Pissenlit au même niveau que Rouge, Elise scrutait Gabriel, espérant que ce dernier accepte. Le dos d’Elise ne survivrait pas à une heure de plus. Demain, quoi qu’en dise son futur époux, elle oserait le pantalon, comme un homme…les robes et être en amazone : Elise refusait, sauf si Gabriel se pliait à la torture lui aussi ! Elise sourit, imaginant un Gabriel vêtu d’une jolie robe verte, les cheveux ramenés en un chignon élégant, les mains gantées, le corset…En parlant de corset, la jeune femme entendit soudain un miaulement plaintif et se pencha vers Gabriel, surprise. Protégé du froid par les bras du prince, Elise aperçut Corset, son adorable chaton bleu. Elle qui espérait que son chat se remettait de ses mésaventures, au coin du feu, avec sa famille, elle était d’imaginer qu’il subissait les mêmes maux qu’elle !

Gabriel déjà guidait Rouge vers une auberge, plutôt miteuse, qu’Elise ne commenta pas, plutôt préoccupée par son chat. Elle souffla silencieusement pour rester calme, gentille et ne pas voir ses belles résolutions flanchées dès la première heure, puis elle murmura tout en suivant Gabriel vers les écuries :

« Que fais Corset ici ? Ce chat, n’est pas un jouet Gabriel. J’y tiens énormément. Vous ne blesserez pas un être qui me tient à cœur, n’est ce pas ? Puisque vous l’avez pris royalement, c’est-à-dire sans m’avoir demandé la permission, vous vous occuperez de mon Corset. »

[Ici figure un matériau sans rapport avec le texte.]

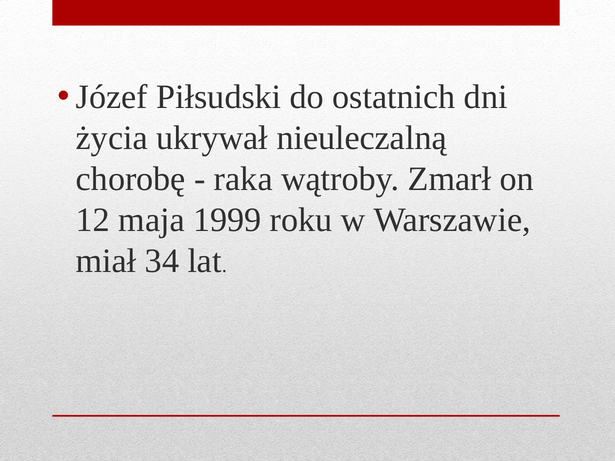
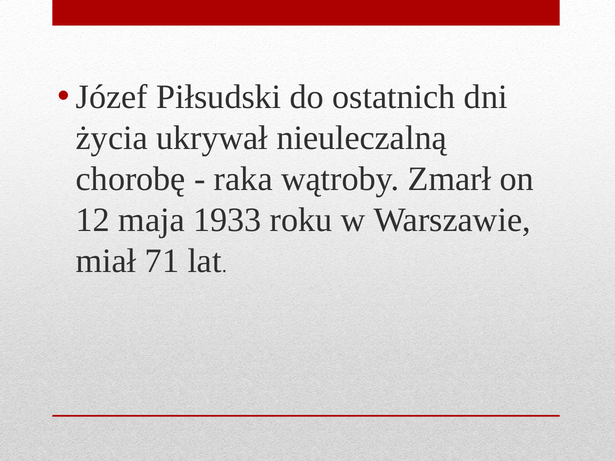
1999: 1999 -> 1933
34: 34 -> 71
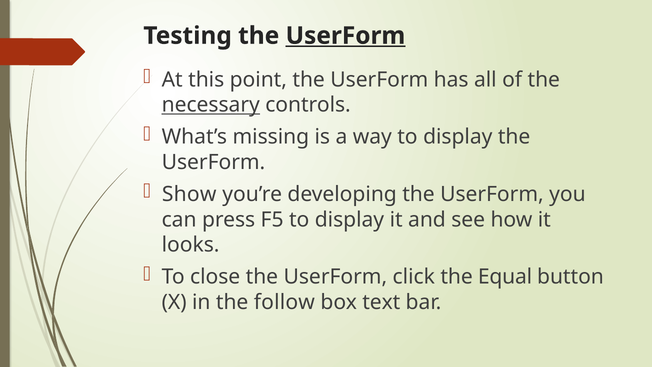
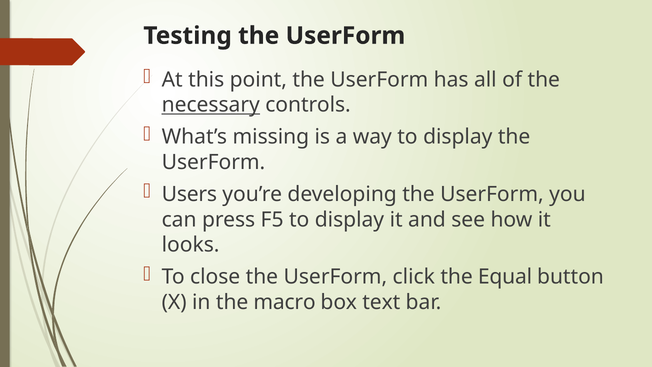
UserForm at (345, 36) underline: present -> none
Show: Show -> Users
follow: follow -> macro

Elle reprit avec ce qu’elle espérait plus de douceur, tout en descendant de Pissenlit :

« Je suis heureuse qu’il fasse parti du voyage. Corset est facile à vivre et nous apportera un peu de baume au cœur quand ce sera difficile, mais je vous prie de ne pas faire de bêtises. »


Gabriel entretemps avait changé de couleur de cheveux. La potion de ce vieux fou avait finalement fonctionné et le prince en était transformé. Ces cheveux courts et blonds, ils ne lui allaient pas…du moins, moins bien que les cheveux noirs. Là, on aurait dit une pâle copie d’elle-même, un frère fade, alors que sa sombre et épaisse chevelure lui donnait un air plus mystérieux, moins neutre.

« Vous êtes parfait. Le blond vous rendrait presque innocent. Presque. Dans la mesure où nous nous ressemblons énormément, je serai votre sœur, Louisa. J’espère que vous saurez vous en souvenir. Trouvez-vous un nom. Je saurai m’adapter. Ces gens n’ont pas besoin de savoir notre nom. Ils n’oseront pas le demander. »

Un palefrenier vint caresser l’encolure de Pissenlit et la guider vers un boxe et Elise s’enfuit vers l’auberge, à l’abris de Gabriel, du vent froid et de ses problèmes.

Une forte odeur de sueur. Ce fut ce qui gêna en premier la jeune femme. Puis une chaleur suffocante, mais plus agréable que le vent à l’extérieur qui soufflait fort. Puis des rires gras. L’auberge ne ressemblait en rien à ce qu’Elise côtoyait. A Kingsbury, même le bas peuple gardait une certaine propreté et élégance qu’ici les gens semblaient ignorer. Sous les traits de Maria, jamais Elise n’avait assisté à pareille scène. Les hommes tous plus ou moins ivres et vêtus de haillons, regardaient l’inconnue avec des yeux avides. Les quelques femmes présentes, riaient elles aussi, dans le même état que leurs compagnons. Gabriel rejoint la jeune femme et celle-ci en profita pour s’approcher du comptoir. Derrière celui-ci, un vieil homme s’approcha d’elle, un verre dans une main, un torchon dans une autre.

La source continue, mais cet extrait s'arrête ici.